→ About this task: In the material below, the lines from the one containing "110: (925, 399)" through the one containing "124: (913, 342)" are to be given again exactly, ends included, and no others.
******
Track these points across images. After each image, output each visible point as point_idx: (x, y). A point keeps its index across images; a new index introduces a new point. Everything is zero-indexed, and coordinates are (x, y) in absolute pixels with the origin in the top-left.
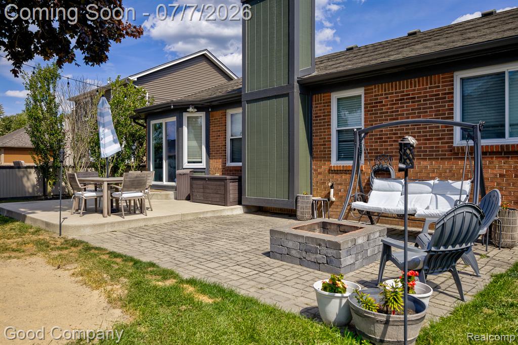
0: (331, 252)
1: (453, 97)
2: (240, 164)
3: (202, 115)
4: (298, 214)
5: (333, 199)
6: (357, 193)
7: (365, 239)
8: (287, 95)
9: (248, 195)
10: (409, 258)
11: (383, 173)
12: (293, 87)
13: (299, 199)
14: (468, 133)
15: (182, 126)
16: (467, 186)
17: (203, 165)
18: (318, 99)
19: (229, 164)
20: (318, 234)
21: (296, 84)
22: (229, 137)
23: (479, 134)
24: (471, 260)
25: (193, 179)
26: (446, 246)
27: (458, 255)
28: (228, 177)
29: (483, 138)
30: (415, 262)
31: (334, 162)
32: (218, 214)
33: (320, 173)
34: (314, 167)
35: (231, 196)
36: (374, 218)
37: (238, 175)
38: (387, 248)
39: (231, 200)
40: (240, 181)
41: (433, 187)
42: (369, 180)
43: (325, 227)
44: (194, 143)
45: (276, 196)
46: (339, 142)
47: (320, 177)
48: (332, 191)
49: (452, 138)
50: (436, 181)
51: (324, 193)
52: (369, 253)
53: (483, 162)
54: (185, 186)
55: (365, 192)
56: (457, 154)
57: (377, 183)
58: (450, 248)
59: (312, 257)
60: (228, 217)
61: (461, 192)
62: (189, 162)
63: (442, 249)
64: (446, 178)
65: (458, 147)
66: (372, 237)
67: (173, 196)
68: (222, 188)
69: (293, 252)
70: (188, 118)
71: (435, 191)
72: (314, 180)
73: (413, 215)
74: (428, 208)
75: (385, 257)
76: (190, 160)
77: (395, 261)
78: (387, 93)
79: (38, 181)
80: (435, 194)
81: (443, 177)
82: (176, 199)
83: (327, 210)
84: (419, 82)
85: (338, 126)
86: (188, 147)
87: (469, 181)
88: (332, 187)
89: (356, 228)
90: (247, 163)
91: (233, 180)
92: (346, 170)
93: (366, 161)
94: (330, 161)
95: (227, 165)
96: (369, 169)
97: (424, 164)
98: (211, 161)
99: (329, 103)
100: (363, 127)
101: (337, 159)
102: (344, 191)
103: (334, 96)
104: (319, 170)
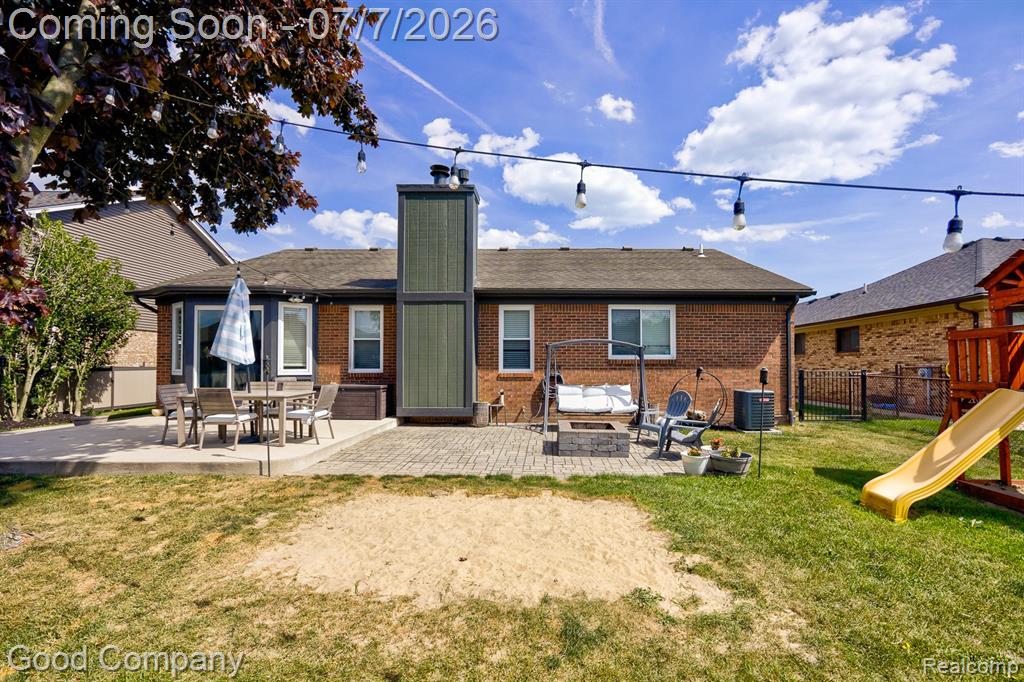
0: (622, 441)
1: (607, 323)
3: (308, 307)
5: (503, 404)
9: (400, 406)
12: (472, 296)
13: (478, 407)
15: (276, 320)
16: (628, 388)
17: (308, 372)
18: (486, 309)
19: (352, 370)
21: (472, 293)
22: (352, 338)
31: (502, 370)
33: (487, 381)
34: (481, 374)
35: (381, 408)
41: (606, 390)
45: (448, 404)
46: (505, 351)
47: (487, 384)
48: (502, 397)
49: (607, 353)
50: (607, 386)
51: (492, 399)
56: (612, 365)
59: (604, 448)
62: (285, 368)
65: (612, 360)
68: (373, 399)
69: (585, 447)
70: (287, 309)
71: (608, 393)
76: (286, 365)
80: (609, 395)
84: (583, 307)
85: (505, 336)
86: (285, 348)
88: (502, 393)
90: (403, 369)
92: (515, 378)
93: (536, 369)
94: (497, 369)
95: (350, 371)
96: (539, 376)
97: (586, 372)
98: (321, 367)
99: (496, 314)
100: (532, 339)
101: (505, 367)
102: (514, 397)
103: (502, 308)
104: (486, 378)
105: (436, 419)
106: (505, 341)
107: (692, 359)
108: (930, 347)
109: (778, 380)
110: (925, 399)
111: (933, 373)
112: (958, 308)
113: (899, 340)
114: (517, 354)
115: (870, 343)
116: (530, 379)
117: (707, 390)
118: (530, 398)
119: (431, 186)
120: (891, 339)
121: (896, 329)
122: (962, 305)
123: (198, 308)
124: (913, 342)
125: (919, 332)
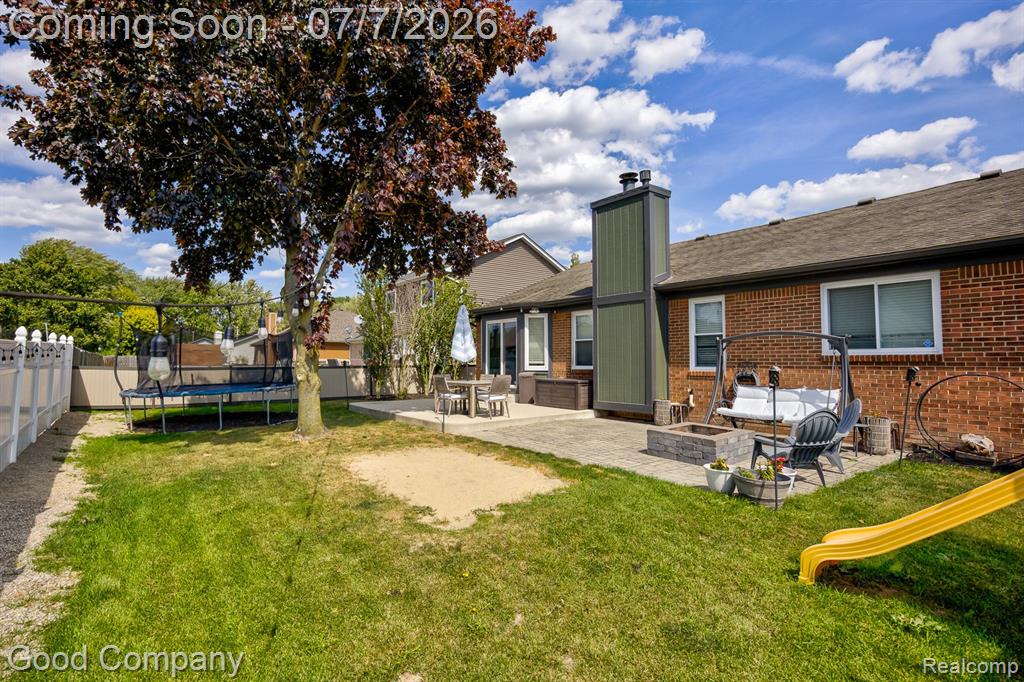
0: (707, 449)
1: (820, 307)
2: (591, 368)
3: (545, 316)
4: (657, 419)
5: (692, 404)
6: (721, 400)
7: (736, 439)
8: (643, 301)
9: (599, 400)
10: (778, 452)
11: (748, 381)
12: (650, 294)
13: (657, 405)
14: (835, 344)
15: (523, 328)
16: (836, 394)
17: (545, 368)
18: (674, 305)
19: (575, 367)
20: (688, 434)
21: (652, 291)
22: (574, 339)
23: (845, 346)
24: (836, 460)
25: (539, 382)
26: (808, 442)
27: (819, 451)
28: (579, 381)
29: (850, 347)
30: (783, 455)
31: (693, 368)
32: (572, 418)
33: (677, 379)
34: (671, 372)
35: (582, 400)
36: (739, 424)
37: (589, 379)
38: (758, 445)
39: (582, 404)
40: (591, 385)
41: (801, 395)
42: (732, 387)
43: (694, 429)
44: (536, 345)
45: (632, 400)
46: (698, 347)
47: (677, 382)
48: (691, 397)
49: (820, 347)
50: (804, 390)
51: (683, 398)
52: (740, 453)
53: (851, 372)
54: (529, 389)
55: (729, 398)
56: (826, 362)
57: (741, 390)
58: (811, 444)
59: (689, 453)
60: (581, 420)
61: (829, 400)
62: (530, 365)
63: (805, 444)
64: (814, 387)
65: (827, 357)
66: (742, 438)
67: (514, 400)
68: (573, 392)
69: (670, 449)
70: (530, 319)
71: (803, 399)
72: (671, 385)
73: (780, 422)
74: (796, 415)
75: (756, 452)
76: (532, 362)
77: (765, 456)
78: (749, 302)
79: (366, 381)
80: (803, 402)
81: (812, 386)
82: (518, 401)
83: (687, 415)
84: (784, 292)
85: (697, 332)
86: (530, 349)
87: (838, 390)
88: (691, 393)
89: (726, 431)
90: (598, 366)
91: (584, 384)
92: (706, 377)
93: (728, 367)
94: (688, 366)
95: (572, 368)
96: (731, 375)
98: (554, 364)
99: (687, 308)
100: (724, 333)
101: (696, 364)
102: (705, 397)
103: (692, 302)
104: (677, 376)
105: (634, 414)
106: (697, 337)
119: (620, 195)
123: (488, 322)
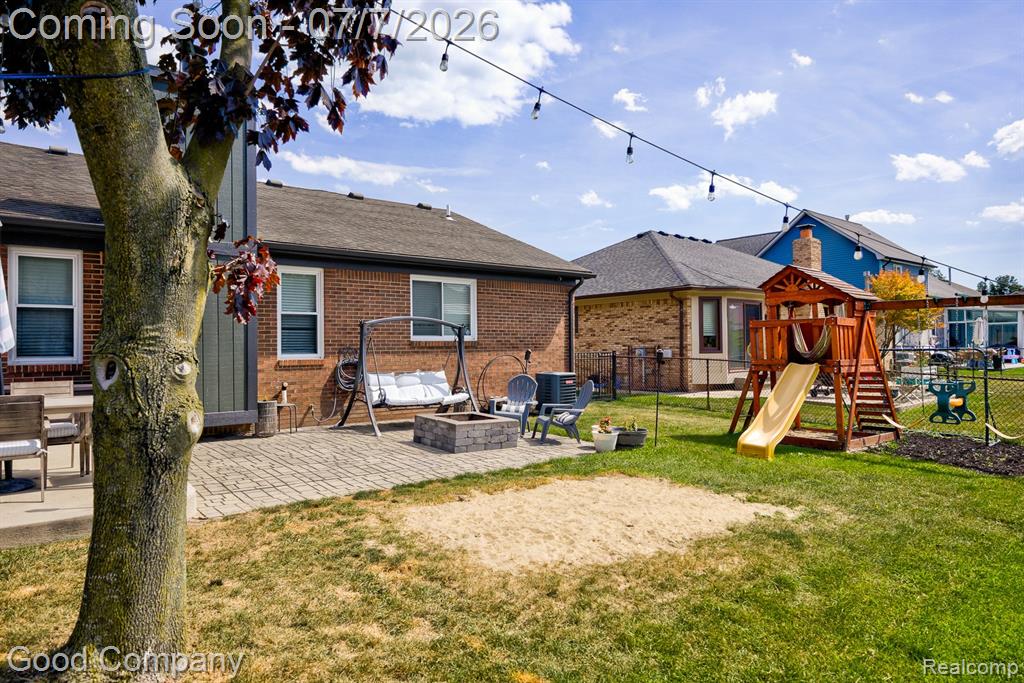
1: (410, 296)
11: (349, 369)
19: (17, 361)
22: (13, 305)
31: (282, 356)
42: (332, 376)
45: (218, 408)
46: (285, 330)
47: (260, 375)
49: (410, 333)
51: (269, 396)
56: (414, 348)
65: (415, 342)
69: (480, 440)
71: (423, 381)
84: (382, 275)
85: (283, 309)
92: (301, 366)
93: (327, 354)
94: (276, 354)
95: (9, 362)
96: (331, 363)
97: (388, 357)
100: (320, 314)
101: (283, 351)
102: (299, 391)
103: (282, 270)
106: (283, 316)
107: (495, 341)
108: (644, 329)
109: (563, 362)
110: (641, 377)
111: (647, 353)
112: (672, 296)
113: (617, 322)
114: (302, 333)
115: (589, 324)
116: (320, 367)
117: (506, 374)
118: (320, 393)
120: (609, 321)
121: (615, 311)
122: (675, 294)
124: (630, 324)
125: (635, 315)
******
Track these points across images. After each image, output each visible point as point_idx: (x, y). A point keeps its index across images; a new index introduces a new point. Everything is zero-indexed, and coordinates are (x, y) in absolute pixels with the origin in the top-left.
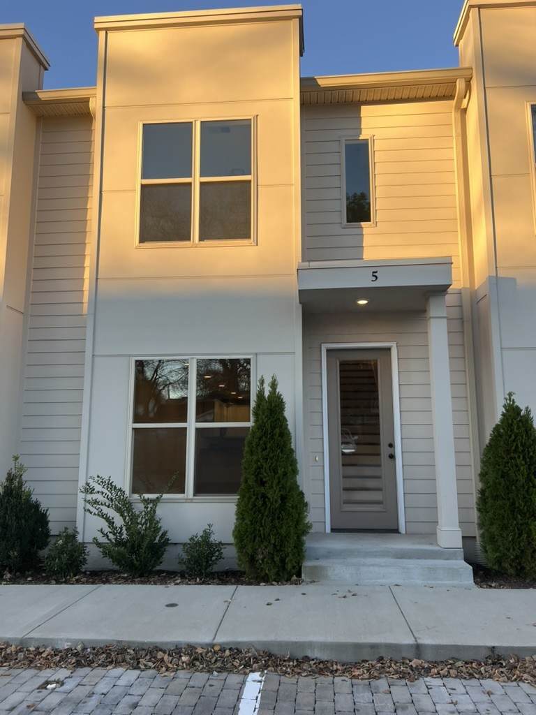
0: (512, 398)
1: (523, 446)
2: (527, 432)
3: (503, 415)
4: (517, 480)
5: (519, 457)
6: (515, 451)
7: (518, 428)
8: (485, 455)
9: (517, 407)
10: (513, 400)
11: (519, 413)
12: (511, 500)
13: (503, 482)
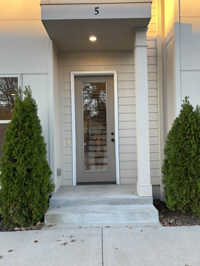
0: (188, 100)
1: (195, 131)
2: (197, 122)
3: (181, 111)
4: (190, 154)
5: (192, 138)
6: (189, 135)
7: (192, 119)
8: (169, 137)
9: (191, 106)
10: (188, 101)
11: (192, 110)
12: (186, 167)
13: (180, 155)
******
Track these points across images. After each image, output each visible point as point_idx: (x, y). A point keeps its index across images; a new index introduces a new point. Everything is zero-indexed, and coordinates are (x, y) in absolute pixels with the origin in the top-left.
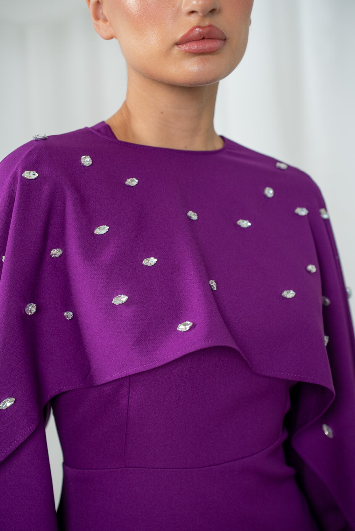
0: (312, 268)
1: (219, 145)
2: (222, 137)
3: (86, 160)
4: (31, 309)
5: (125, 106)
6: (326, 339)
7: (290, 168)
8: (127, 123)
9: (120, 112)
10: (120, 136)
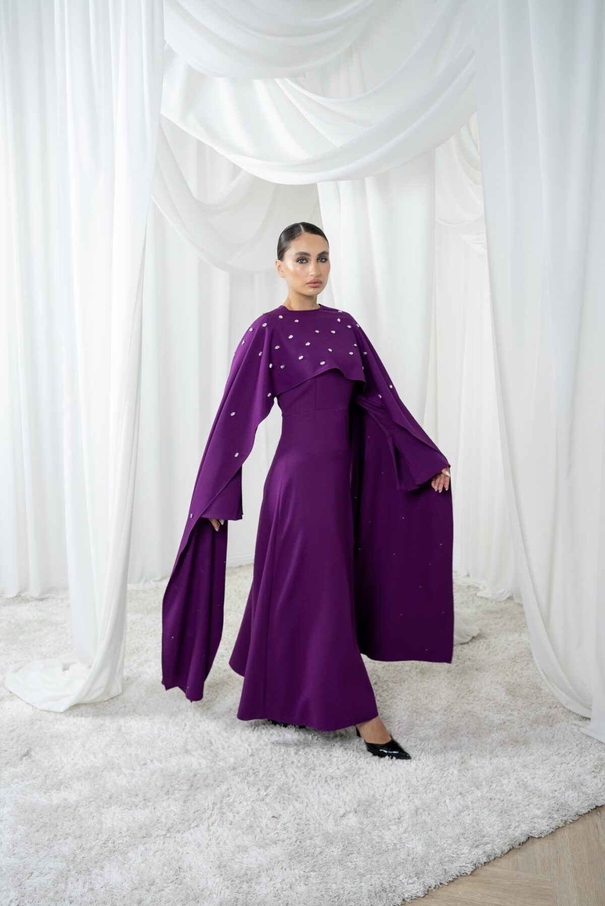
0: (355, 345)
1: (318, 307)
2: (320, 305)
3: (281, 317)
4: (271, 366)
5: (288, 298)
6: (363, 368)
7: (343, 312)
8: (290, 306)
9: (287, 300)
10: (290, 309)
******
→ Finished exercise:
110: (925, 399)
111: (933, 373)
112: (958, 308)
113: (899, 340)
114: (517, 354)
115: (870, 343)
116: (530, 379)
117: (707, 390)
118: (530, 398)
119: (431, 186)
120: (891, 339)
121: (896, 329)
122: (962, 305)
123: (198, 308)
124: (913, 342)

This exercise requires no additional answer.